#### EXERCISE DIRECTIONS
Output only the lines below that start at the line containing "systemctl start httpd" and end at the line containing "3. **Attracting Clients", with both ends kept.

#### DATA TO USE
Content starts

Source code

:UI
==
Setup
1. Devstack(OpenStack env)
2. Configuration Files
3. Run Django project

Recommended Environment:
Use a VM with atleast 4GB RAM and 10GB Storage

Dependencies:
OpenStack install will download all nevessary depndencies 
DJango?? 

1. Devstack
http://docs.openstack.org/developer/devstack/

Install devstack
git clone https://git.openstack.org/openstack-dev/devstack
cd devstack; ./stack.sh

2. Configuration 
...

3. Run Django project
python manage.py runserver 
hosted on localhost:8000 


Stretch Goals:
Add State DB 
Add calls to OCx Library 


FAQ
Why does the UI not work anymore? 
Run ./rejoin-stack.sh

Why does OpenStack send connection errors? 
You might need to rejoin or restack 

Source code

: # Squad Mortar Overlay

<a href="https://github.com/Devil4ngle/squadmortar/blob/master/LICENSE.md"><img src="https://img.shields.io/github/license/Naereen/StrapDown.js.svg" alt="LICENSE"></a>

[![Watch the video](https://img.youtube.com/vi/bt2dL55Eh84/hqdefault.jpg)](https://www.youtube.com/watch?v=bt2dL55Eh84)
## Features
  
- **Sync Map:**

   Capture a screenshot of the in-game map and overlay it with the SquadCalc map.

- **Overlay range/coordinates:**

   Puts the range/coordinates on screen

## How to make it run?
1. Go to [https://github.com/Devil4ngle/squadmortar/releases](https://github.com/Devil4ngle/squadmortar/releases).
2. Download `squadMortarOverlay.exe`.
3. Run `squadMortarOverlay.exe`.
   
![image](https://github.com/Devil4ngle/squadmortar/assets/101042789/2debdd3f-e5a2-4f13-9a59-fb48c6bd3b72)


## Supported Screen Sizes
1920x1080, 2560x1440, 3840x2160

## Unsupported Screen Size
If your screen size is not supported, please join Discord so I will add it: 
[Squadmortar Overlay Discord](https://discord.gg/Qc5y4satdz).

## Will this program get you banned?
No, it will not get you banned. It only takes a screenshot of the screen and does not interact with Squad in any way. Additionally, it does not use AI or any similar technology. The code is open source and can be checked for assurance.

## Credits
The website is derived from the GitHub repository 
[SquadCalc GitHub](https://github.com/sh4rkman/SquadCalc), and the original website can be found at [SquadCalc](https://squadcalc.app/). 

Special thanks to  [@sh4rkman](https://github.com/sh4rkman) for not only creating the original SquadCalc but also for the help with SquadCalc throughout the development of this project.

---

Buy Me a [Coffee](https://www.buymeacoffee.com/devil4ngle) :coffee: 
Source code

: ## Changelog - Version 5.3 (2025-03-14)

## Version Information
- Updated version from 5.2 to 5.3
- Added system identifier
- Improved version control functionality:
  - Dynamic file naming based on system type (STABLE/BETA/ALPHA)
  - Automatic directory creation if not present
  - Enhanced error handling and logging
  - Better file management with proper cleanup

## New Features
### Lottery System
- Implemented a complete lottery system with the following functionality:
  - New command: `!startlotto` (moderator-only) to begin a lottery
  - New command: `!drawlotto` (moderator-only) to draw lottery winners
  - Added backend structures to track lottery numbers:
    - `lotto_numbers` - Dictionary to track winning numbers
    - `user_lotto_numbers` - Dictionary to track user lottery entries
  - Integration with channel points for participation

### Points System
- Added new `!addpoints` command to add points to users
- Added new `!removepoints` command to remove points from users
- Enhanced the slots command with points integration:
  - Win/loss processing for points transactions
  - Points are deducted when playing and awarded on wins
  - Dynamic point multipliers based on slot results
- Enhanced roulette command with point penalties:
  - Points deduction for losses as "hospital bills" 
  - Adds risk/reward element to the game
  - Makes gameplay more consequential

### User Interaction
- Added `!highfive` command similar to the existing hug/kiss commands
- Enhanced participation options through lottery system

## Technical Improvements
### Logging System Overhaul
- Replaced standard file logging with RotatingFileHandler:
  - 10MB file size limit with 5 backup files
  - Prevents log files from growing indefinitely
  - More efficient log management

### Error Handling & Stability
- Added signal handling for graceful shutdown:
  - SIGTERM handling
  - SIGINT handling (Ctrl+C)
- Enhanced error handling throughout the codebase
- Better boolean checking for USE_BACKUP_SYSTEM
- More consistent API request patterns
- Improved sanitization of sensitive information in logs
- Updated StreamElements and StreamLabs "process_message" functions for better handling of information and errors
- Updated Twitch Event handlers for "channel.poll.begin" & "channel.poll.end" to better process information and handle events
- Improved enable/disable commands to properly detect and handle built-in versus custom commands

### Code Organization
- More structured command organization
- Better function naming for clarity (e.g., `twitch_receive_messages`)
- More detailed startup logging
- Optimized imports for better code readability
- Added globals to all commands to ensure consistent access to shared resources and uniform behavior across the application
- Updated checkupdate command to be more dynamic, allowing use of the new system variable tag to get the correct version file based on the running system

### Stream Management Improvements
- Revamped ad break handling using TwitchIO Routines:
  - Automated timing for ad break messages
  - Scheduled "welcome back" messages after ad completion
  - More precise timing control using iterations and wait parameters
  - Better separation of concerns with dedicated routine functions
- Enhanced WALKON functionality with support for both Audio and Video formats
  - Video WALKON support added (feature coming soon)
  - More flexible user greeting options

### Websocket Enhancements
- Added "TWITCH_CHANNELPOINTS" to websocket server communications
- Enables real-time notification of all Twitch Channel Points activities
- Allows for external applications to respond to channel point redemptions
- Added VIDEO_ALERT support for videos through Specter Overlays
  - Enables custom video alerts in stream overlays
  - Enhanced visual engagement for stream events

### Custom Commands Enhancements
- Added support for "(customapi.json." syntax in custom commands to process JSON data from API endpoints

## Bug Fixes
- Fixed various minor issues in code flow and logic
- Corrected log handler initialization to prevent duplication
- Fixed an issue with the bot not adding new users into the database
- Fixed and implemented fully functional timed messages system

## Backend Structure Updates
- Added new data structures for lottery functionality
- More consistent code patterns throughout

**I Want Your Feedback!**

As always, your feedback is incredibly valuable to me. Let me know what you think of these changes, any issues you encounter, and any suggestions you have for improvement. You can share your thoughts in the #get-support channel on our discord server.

Content ends
Content starts

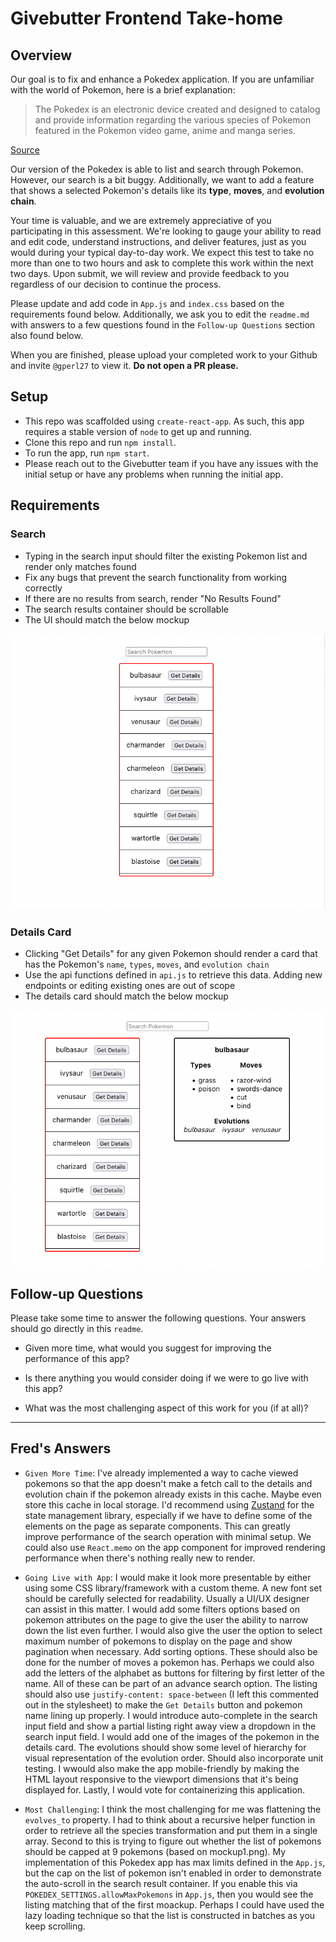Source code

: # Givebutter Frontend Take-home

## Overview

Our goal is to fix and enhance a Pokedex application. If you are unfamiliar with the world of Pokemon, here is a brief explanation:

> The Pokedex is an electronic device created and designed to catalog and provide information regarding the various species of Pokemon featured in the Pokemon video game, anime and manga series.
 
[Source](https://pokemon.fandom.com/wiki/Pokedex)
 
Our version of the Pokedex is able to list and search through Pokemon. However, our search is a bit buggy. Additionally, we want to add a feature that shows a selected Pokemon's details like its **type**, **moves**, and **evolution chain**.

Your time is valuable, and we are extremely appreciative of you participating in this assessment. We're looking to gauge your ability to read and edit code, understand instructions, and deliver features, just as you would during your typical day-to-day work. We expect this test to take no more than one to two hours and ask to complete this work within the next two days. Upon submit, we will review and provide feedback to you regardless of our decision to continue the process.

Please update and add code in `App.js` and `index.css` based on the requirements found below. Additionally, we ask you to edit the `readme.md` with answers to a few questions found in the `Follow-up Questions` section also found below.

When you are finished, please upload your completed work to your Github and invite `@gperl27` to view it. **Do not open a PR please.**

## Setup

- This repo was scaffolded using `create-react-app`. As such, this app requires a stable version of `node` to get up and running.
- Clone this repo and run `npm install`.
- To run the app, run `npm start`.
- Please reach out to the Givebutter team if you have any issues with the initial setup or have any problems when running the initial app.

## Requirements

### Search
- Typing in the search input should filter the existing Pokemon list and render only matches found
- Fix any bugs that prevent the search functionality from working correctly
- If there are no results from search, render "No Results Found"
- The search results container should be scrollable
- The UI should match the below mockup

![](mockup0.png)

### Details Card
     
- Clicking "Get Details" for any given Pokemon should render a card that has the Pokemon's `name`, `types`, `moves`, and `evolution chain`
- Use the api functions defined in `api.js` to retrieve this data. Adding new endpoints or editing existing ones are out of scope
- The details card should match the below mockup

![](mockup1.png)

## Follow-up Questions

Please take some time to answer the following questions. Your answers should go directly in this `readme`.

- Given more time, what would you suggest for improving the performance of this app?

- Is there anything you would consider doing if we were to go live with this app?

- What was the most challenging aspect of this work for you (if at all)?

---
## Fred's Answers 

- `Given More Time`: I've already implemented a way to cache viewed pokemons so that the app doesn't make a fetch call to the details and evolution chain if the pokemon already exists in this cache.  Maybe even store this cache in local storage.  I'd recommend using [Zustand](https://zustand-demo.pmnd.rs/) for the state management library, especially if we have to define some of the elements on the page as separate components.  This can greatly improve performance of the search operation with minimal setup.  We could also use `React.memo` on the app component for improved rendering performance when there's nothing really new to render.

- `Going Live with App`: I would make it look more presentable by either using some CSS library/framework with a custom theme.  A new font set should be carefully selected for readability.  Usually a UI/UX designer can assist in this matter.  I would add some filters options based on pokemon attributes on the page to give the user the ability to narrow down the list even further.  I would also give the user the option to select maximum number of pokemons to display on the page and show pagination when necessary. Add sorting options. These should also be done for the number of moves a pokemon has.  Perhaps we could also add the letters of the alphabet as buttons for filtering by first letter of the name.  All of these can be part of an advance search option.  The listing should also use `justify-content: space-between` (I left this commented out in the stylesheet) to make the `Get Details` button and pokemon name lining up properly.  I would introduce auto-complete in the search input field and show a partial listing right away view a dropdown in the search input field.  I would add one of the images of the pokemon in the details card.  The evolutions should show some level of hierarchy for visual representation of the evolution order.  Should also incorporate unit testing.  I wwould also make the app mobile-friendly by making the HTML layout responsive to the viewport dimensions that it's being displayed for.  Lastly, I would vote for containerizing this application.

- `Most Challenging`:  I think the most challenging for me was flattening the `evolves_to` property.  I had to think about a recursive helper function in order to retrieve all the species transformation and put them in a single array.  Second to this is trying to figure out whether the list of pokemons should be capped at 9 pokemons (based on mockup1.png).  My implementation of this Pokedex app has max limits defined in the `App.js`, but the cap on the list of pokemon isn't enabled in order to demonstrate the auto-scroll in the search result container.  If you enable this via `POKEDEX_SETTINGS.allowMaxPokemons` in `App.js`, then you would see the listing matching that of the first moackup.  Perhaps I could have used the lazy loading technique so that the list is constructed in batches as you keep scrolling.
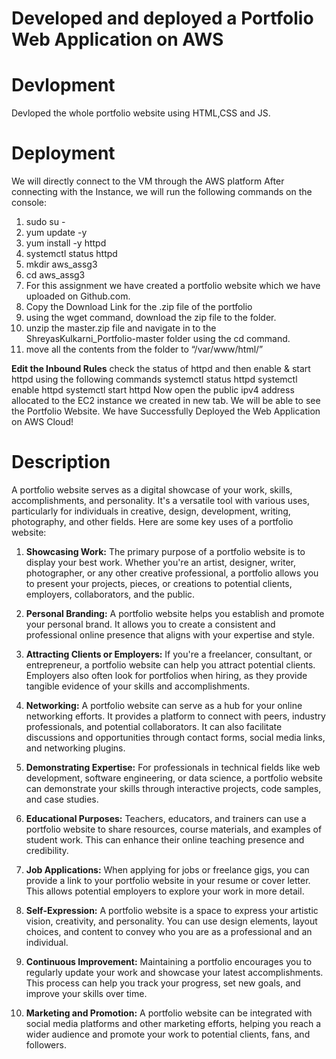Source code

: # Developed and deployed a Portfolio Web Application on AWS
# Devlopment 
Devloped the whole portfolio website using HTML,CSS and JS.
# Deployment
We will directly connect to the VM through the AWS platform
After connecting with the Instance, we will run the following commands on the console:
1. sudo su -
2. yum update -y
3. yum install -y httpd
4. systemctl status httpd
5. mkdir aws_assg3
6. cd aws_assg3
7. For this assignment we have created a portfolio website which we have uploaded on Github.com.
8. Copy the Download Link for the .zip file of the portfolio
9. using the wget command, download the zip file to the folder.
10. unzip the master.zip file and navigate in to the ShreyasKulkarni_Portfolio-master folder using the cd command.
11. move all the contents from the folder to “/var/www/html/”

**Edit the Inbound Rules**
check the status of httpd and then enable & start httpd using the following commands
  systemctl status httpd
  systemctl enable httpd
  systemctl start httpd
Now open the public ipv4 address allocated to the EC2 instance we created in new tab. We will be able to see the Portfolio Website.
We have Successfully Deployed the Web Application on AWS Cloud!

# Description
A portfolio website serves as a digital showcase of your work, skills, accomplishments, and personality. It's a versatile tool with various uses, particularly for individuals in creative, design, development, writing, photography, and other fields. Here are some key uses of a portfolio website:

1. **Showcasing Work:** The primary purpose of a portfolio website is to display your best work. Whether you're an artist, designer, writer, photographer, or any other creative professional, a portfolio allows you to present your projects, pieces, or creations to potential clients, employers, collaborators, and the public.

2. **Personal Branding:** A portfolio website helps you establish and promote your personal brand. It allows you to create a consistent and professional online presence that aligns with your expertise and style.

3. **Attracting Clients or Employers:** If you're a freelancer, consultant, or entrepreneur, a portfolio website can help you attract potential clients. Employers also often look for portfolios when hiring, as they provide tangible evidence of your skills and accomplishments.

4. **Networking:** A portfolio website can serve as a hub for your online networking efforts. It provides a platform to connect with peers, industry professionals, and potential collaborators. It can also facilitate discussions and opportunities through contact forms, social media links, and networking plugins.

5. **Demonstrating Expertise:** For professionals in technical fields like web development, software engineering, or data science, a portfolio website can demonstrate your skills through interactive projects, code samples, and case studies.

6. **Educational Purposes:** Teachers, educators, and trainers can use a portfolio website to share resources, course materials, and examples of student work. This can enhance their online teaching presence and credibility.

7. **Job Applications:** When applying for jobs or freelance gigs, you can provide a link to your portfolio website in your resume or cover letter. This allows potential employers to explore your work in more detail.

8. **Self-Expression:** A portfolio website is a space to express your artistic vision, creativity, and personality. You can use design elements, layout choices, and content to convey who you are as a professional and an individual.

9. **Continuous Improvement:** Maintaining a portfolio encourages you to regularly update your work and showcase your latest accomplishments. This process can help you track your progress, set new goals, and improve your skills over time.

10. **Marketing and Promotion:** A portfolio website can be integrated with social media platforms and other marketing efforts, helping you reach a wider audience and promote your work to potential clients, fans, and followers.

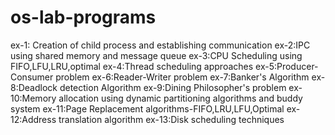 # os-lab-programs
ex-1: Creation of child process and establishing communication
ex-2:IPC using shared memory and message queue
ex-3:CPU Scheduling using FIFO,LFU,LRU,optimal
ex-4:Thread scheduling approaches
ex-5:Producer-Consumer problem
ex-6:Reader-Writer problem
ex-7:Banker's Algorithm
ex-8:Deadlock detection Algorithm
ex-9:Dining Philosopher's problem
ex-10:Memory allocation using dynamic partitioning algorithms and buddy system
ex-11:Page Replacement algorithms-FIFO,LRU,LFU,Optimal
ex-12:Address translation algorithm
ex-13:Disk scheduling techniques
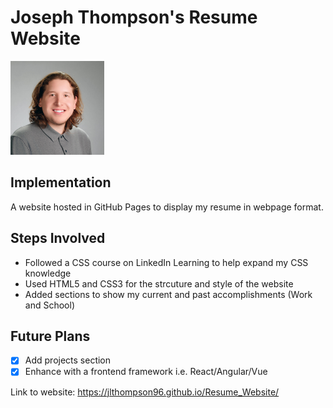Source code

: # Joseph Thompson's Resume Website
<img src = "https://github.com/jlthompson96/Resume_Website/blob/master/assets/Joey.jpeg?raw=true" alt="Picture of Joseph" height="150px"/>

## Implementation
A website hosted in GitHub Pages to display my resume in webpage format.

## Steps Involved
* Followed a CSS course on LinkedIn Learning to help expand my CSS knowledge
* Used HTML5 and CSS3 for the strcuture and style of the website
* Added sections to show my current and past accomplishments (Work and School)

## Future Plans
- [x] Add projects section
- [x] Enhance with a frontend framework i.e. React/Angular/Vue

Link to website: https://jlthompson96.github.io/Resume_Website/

Content ends

#### TASK SOLUTION
  systemctl start httpd
Now open the public ipv4 address allocated to the EC2 instance we created in new tab. We will be able to see the Portfolio Website.
We have Successfully Deployed the Web Application on AWS Cloud!

# Description
A portfolio website serves as a digital showcase of your work, skills, accomplishments, and personality. It's a versatile tool with various uses, particularly for individuals in creative, design, development, writing, photography, and other fields. Here are some key uses of a portfolio website:

1. **Showcasing Work:** The primary purpose of a portfolio website is to display your best work. Whether you're an artist, designer, writer, photographer, or any other creative professional, a portfolio allows you to present your projects, pieces, or creations to potential clients, employers, collaborators, and the public.

2. **Personal Branding:** A portfolio website helps you establish and promote your personal brand. It allows you to create a consistent and professional online presence that aligns with your expertise and style.

3. **Attracting Clients or Employers:** If you're a freelancer, consultant, or entrepreneur, a portfolio website can help you attract potential clients. Employers also often look for portfolios when hiring, as they provide tangible evidence of your skills and accomplishments.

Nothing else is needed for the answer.